TÜRKONFED’den minimum fiyat çıkışı Türk Teşebbüs ve İş Dünyası Konfederasyonu (TÜRKONFED), “2022 minimum fiyatının yüzde 50 artması, gerçek enflasyon ile halkın enflasyonunun birbirini tutmadığını gösterdi” değerlendirmesini yaptı. Enflasyonun daha ne kadar yükseleceğinin kestirilemediğine dikkat çekilen açıklamada, taban fiyata yıl ortasında ayarlama yapılmasının gerekebileceği açıklandı.
Türk Teşebbüs ve İş Dünyası Konfederasyonu’ndan (TÜRKONFED) dikkat çeken bir minimum fiyat değerlendirmesi geldi.
Yapılan yazılı açıklamada, “Yüzde 50’lik bir artışla Minimum Geçim İndirimi de dahil olmak üzere 4 bin 253 TL olarak açıklanan minimum fiyat, aslında gerçek enflasyon ile halkın enflasyonunun birbirini tutmadığını göstermiştir” denildi.
“Diğer taraftan 2022 yılı ortasında enflasyonun ne olacağını, hayat koşullarının nasıl değişeceğini kestirmemiz mümkün değildir” denilen açıklamada, “Bu niçinle taban fiyatta yıl ortasında de ayarlama yapılması gerekebilecektir” tabirlerine yer verildi.
‘YÜZDE 40’I VERGİLERE GİDİYOR’
Öte yandan, minimum fiyatın yüzde 40’ının vergilere gittiğine vurgu yapılan açıklamada, “Her ne kadar bugün belirtildiğı üzere gelir ve damga vergisi alınmayacak olsa da hala taban fiyatın üstündeki vergi yükü yüksektir. Bu vergilerin de kaldırılması direkt olarak çalışana yansıyacaktır” denildi.
Bu hususta devletin gerekli fedakarlığı yapması ve kolaylaştırıcı bir tavır alması gerektiğine dikkat çekilen açıklamaya şu biçimde devam edildi:
‘ENFLASYON VE KURDAKİ OYNAKLIK AZALTILMALI’
“Ayrıca hayat koşullarının bölgelere bakılırsa farklılık gösterdiği göz önünde bulundurularak, bölgesel minimum fiyat uygulaması da masaya yatırılabilir.
Tüm bunların yanı sıra enflasyon ve kur bu süratte artmaya devam ederse yüzde 50’lik minimum fiyat artışı da süreç ortasında eriyecektir. Bu niçinle öncelikli ana odağımızın enflasyon ve kurda oynaklığın azaltılması, yani öngörülebilir olması sağlanmalıdır.”
Türk Teşebbüs ve İş Dünyası Konfederasyonu’ndan (TÜRKONFED) dikkat çeken bir minimum fiyat değerlendirmesi geldi.
Yapılan yazılı açıklamada, “Yüzde 50’lik bir artışla Minimum Geçim İndirimi de dahil olmak üzere 4 bin 253 TL olarak açıklanan minimum fiyat, aslında gerçek enflasyon ile halkın enflasyonunun birbirini tutmadığını göstermiştir” denildi.
“Diğer taraftan 2022 yılı ortasında enflasyonun ne olacağını, hayat koşullarının nasıl değişeceğini kestirmemiz mümkün değildir” denilen açıklamada, “Bu niçinle taban fiyatta yıl ortasında de ayarlama yapılması gerekebilecektir” tabirlerine yer verildi.
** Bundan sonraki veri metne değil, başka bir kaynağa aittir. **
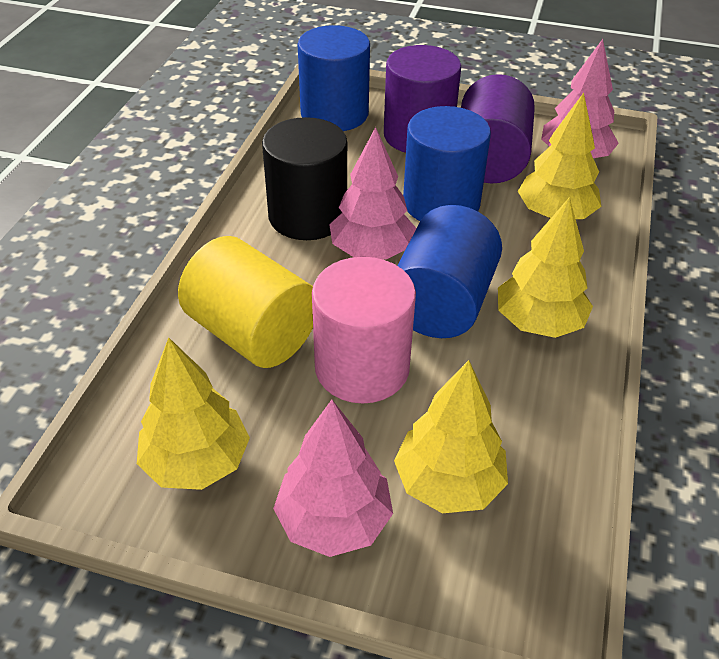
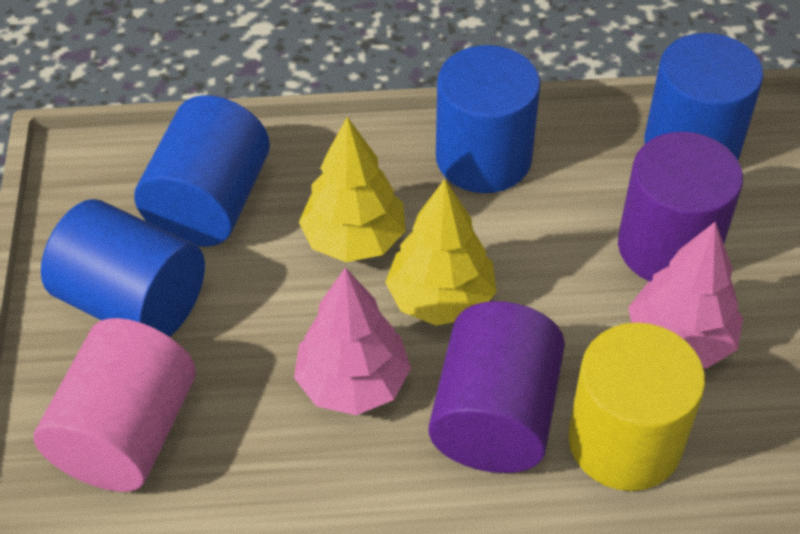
black cylinder: 1 -> 0
blue cylinder: 3 -> 4
pink tree: 3 -> 2
yellow tree: 4 -> 2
‘YÜZDE 40’I VERGİLERE GİDİYOR’
Öte yandan, minimum fiyatın yüzde 40’ının vergilere gittiğine vurgu yapılan açıklamada, “Her ne kadar bugün belirtildiğı üzere gelir ve damga vergisi alınmayacak olsa da hala taban fiyatın üstündeki vergi yükü yüksektir. Bu vergilerin de kaldırılması direkt olarak çalışana yansıyacaktır” denildi.
Bu hususta devletin gerekli fedakarlığı yapması ve kolaylaştırıcı bir tavır alması gerektiğine dikkat çekilen açıklamaya şu biçimde devam edildi:
‘ENFLASYON VE KURDAKİ OYNAKLIK AZALTILMALI’
“Ayrıca hayat koşullarının bölgelere bakılırsa farklılık gösterdiği göz önünde bulundurularak, bölgesel minimum fiyat uygulaması da masaya yatırılabilir.
Tüm bunların yanı sıra enflasyon ve kur bu süratte artmaya devam ederse yüzde 50’lik minimum fiyat artışı da süreç ortasında eriyecektir. Bu niçinle öncelikli ana odağımızın enflasyon ve kurda oynaklığın azaltılması, yani öngörülebilir olması sağlanmalıdır.”